'Cars: Accelerating the Modern World' explores how the car as a driving force has accelerated the pace of change over the past century.
This exhibition brings together 15 diverse cars to tell extraordinary stories about design and the car's impact on the broader world. These cars include the first production car in existence; an autonomous flying car; a converted low-rider; and a 1950s concept car. Many of these cars have never been on show in the UK before, and their display will be uniquely juxtaposed with a diverse collection of products, fashion, graphics, photography and film, to draw connections to wider spheres of design and public life.
As we stand at a new turning point in mobility design, this exhibition acts as a looking-back-to-look-forward – to understand our past blunders and achievements in order to better imagine how we want to move in the future.
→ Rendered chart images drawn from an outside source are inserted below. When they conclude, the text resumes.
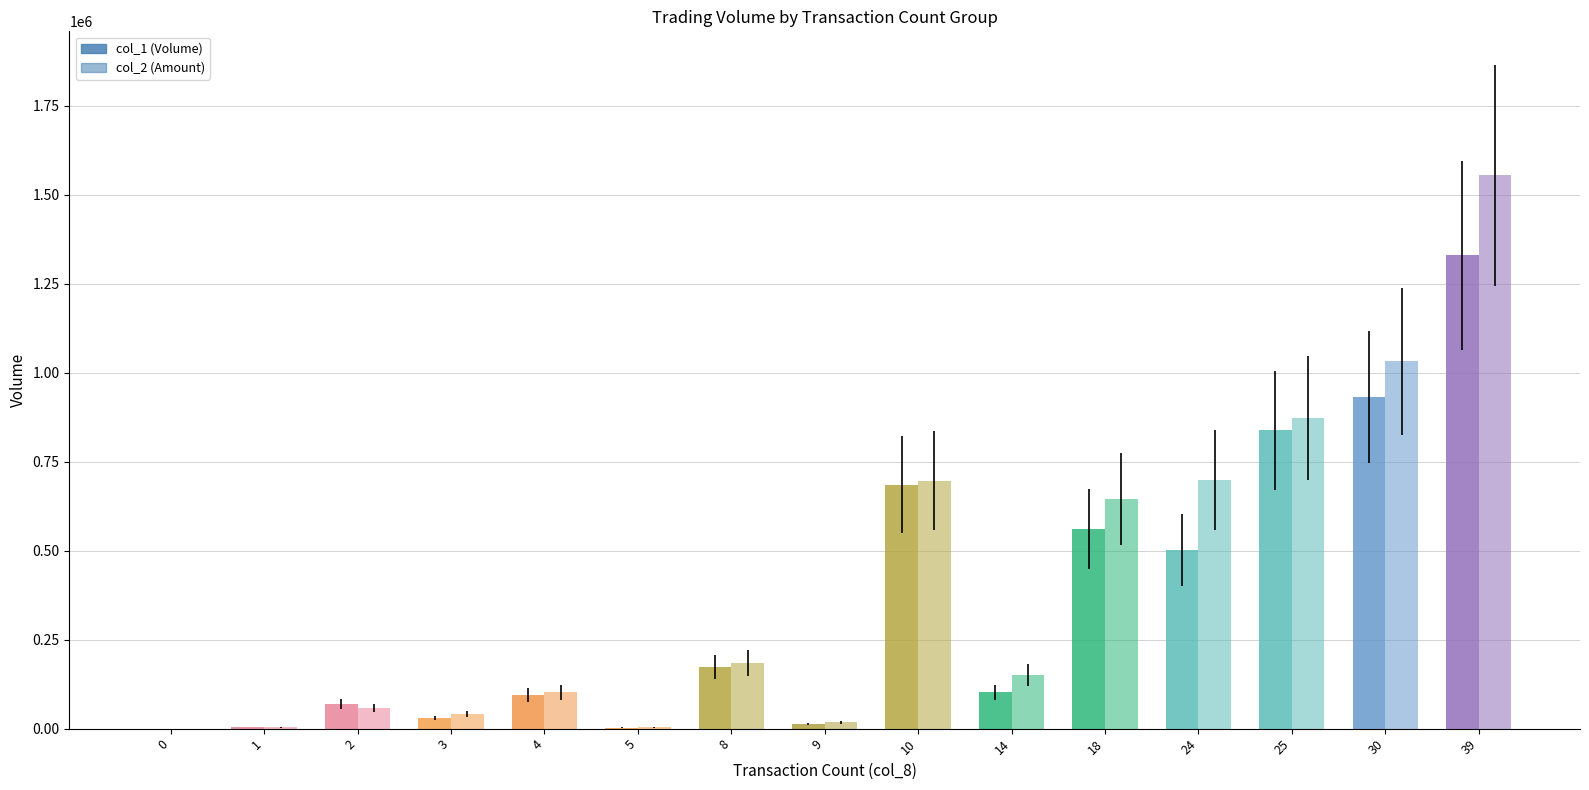

The col_1 series shows 502000 at 24. True or false?

True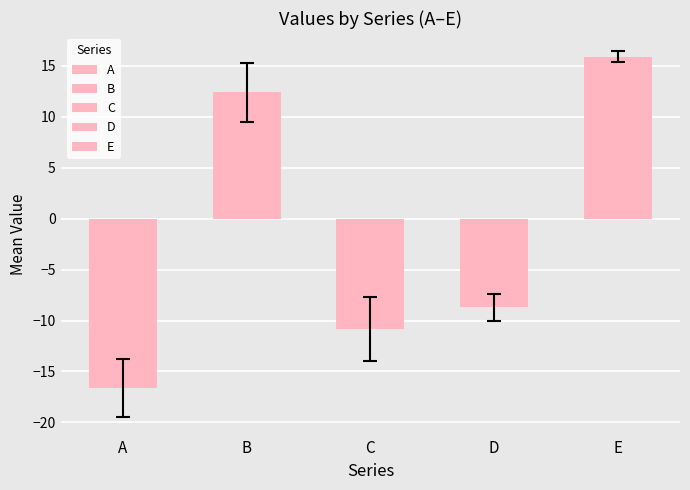

What are all the series names shown in the legend?

A, B, C, D, E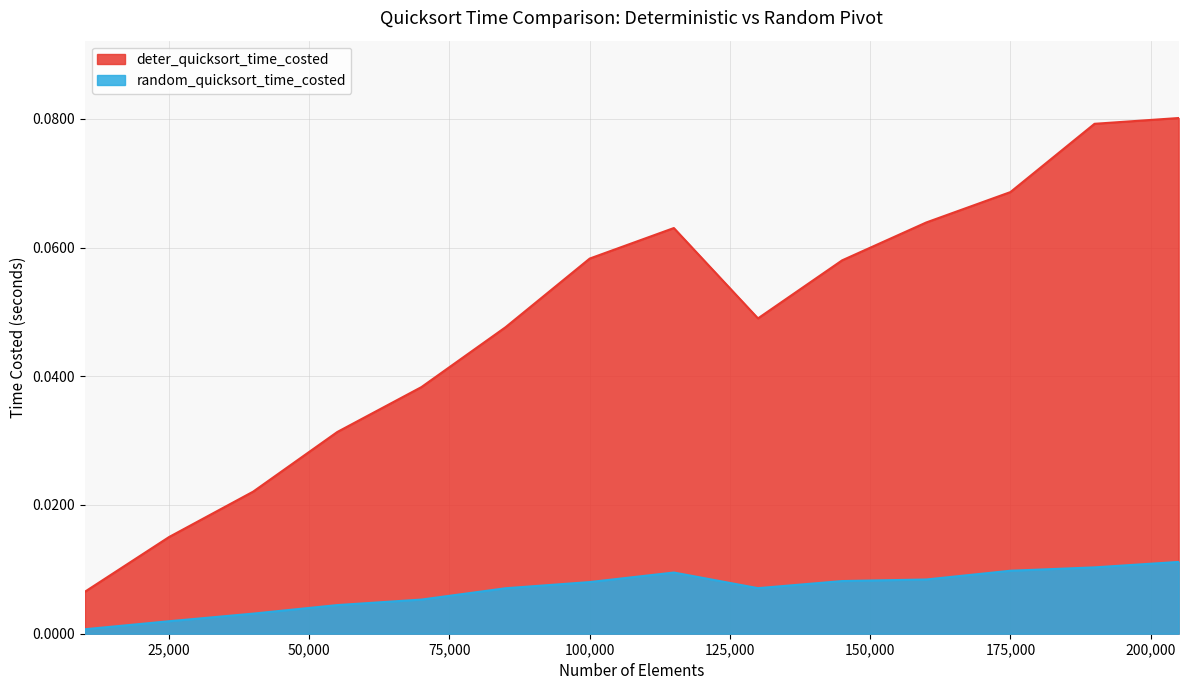

Rank the categories by deter_quicksort_time_costed value from highest to lowest.

205000, 190000, 175000, 160000, 115000, 100000, 145000, 130000, 85000, 70000, 55000, 40000, 25000, 10000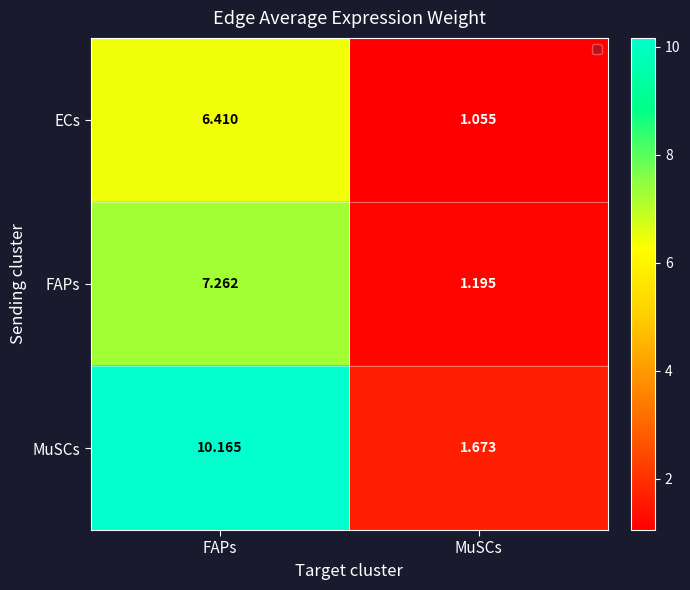

Which label corresponds to the smallest value in the chart?

MuSCs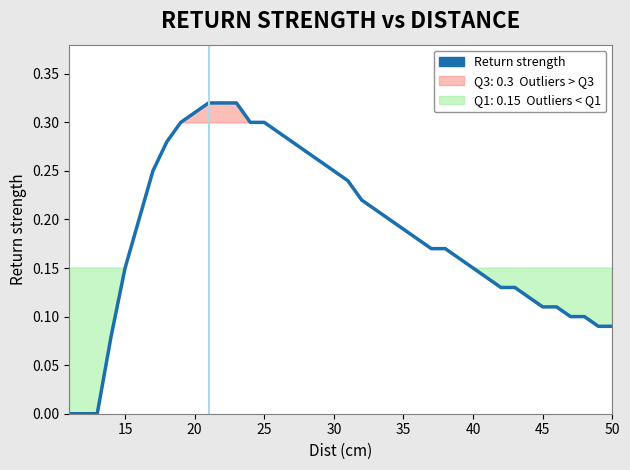

Reading right to left, what are all the values shown in this chart?

0.1	0.1	0.1	0.1	0.1	0.1	0.1	0.1	0.1	0.1	0.1	0.2	0.2	0.2	0.2	0.2	0.2	0.2	0.2	0.2	0.2	0.3	0.3	0.3	0.3	0.3	0.3	0.3	0.3	0.3	0.3	0.3	0.3	0.2	0.2	0.1	0.1	0.0	0.0	0.0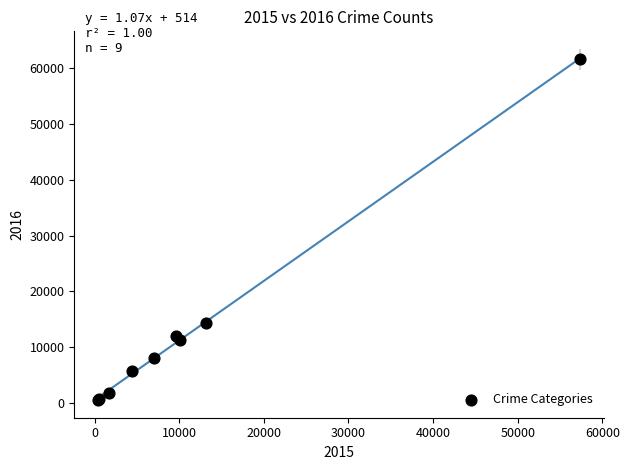

What Y value in the scatter plot is closest to 31066?

14289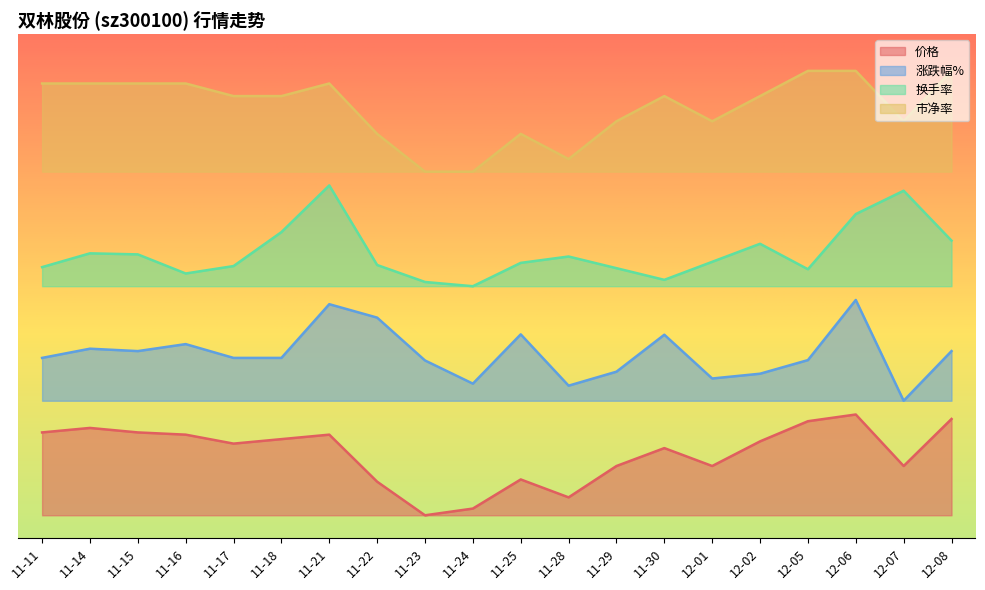

Reading left to right, list all the values displayed in this chart.

价格: 1.8	1.9	1.8	1.8	1.6	1.7	1.8	0.7	0.0	0.1	0.8	0.4	1.1	1.5	1.1	1.6	2.1	2.2	1.1	2.1
涨跌幅%: 3.4	3.6	3.6	3.7	3.4	3.4	4.6	4.3	3.4	2.9	3.9	2.8	3.1	3.9	3.0	3.1	3.4	4.7	2.5	3.6
换手率: 5.4	5.7	5.7	5.3	5.4	6.2	7.2	5.5	5.1	5.0	5.5	5.6	5.4	5.1	5.5	5.9	5.4	6.6	7.1	6.0
市净率: 9.4	9.4	9.4	9.4	9.2	9.2	9.4	8.3	7.5	7.5	8.3	7.8	8.6	9.2	8.6	9.2	9.7	9.7	8.6	9.7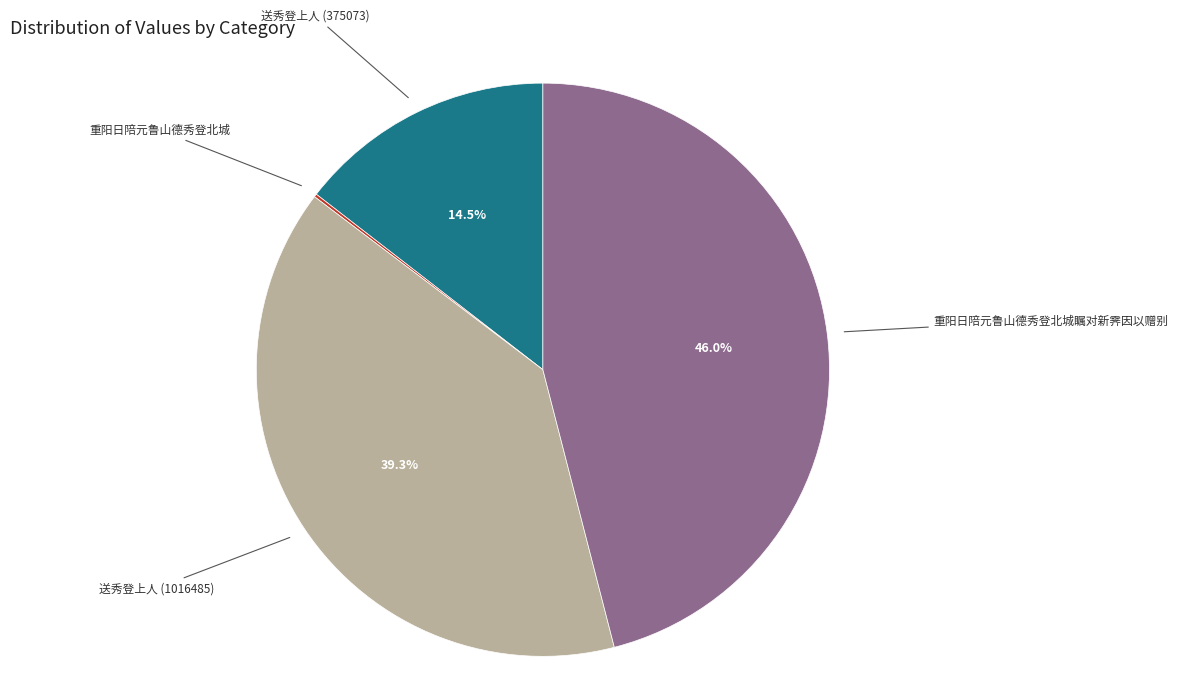

Is there any slice that represents more than half of the pie?

No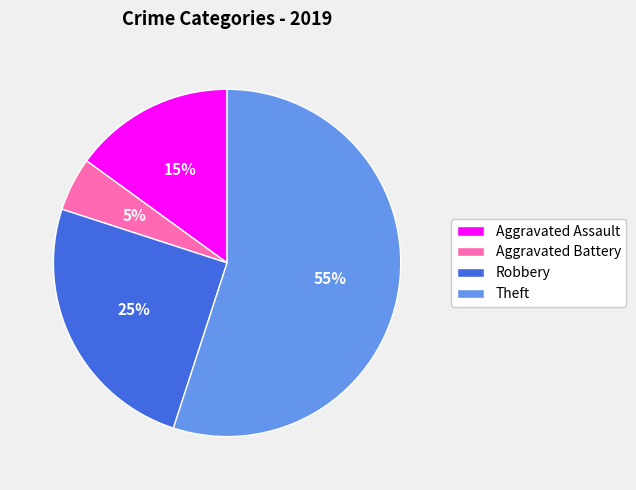

How many segments does this pie chart have?

4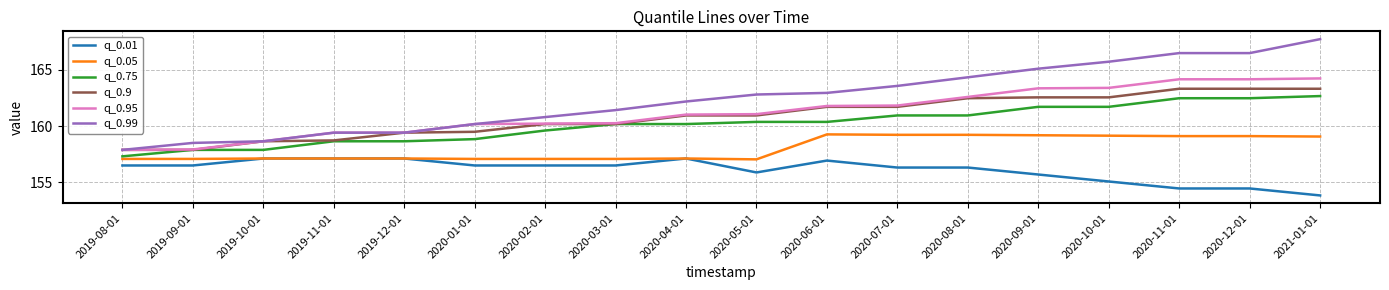

What position from the right is 2020-06-01?

8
The exhibition is divided into three sections:
Going Fast
'Going Fast' opens the exhibition by exploring the role of the automobile in imagining a future world of liberated movement and as a symbol of technological progress. It looks at how the urge to go fast pushed not only the design of automobiles, but also shaped a visual culture and aesthetic that dominated the first half of the 20th century. This section ends by looking at the tension between two opposing forces – the desire for the thrill of speed and the imperative of safety.
Making More
'Making More' explores the car as the archetype of modern manufacturing – the object that developed contemporary consumerism and turned car production companies into global powerhouses. Starting with Henry Ford's first moving assembly line, this section looks at the vast influence car manufacture has had in shaping the ways we think about work and production: from bombastic factory designs, to early cultural celebrations of mass production, to growing unionisation and the threat of automation. This section also looks at how techniques developed to sell mass-produced cars helped inspire a new consumer society, using annually updated models, colour ranges, and spectacular events and marketing, to turn cars from utilitarian machines into objects of desire.
Shaping Space
'Shaping Space' explores the sprawling impact of the car on the world's landscapes and nation-building efforts. It looks at how the car inspired the growth and later dependence on a global petrol economy, creating vast landscapes of extraction and accelerating climate change in turn. It follows by looking at various attempts to find environmental alternatives, and the landscapes of lithium extraction that will dominate the new electric economy. It also looks at the impact the car has had in developing and modernising nation-states, from highway building programs to national car-ownership programs, and the complexities and contradictions that globalisation has brought to the industry.